→ **EXERCISE BRIEF**: Search the entries for the word "более" and return every line where it is found.
========
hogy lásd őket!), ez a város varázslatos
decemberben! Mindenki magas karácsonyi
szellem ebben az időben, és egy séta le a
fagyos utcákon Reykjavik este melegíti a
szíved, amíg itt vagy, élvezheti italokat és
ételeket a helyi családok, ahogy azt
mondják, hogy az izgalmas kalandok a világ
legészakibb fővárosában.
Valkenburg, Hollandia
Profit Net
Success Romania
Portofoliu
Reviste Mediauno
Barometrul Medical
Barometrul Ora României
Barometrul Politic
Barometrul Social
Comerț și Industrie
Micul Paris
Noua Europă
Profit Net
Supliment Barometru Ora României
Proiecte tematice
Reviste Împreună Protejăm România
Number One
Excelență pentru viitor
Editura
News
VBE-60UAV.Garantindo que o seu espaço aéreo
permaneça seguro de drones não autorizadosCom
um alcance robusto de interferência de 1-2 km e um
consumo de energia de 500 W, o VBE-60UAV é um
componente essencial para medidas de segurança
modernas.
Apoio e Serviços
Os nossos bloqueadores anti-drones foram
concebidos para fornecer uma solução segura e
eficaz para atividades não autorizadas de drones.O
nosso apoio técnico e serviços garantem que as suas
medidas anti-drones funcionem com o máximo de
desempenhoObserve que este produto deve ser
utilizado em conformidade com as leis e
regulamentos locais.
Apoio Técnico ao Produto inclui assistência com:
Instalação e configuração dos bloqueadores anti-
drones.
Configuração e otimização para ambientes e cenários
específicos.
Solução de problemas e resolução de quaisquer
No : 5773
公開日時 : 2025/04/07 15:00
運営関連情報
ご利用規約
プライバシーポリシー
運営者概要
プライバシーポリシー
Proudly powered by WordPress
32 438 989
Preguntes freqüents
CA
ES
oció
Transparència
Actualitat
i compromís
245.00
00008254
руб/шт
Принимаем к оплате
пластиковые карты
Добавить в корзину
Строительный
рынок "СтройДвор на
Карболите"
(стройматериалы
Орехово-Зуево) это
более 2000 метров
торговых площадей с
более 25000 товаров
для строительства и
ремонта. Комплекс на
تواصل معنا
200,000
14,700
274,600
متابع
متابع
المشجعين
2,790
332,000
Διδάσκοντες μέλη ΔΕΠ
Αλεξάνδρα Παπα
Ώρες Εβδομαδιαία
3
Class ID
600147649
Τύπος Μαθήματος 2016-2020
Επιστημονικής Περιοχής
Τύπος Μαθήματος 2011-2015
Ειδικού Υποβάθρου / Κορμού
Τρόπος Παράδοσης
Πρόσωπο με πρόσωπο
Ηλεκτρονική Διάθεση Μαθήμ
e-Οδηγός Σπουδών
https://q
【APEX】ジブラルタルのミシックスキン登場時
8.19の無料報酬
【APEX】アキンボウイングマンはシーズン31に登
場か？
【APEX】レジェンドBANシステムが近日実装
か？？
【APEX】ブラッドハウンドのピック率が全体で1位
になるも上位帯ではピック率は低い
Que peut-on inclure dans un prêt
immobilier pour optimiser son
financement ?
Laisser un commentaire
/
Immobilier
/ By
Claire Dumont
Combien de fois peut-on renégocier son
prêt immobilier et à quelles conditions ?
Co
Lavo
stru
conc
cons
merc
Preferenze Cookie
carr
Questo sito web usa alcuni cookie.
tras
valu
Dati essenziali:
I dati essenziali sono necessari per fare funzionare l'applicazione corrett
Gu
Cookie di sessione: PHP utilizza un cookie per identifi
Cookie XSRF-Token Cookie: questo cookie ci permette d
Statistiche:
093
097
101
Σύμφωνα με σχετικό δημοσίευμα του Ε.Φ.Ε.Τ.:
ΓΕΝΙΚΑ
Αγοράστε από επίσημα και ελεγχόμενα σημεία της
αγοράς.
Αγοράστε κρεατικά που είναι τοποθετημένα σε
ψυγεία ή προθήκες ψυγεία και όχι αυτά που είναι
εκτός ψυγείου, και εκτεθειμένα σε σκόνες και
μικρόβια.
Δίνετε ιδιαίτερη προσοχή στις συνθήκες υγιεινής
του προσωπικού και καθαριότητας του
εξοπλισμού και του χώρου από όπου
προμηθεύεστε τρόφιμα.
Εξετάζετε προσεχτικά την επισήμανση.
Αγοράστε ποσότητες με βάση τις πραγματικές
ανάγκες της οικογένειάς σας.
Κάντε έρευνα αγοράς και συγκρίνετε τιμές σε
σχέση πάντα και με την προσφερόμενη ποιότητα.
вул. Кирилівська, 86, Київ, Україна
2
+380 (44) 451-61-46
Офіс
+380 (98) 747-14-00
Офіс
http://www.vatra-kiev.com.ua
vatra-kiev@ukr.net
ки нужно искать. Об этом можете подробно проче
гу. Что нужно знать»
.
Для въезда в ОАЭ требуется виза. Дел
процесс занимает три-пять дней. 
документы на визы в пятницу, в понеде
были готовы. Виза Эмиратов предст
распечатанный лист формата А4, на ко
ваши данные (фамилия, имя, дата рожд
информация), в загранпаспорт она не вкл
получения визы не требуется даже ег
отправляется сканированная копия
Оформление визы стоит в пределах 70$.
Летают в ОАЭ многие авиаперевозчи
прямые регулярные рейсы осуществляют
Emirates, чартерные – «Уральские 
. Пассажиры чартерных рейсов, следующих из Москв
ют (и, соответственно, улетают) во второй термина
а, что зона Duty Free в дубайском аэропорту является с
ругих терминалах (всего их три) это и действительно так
========
→ **SOLUTION TO THE PROBLEM**:
более 2000 метров
более 25000 товаров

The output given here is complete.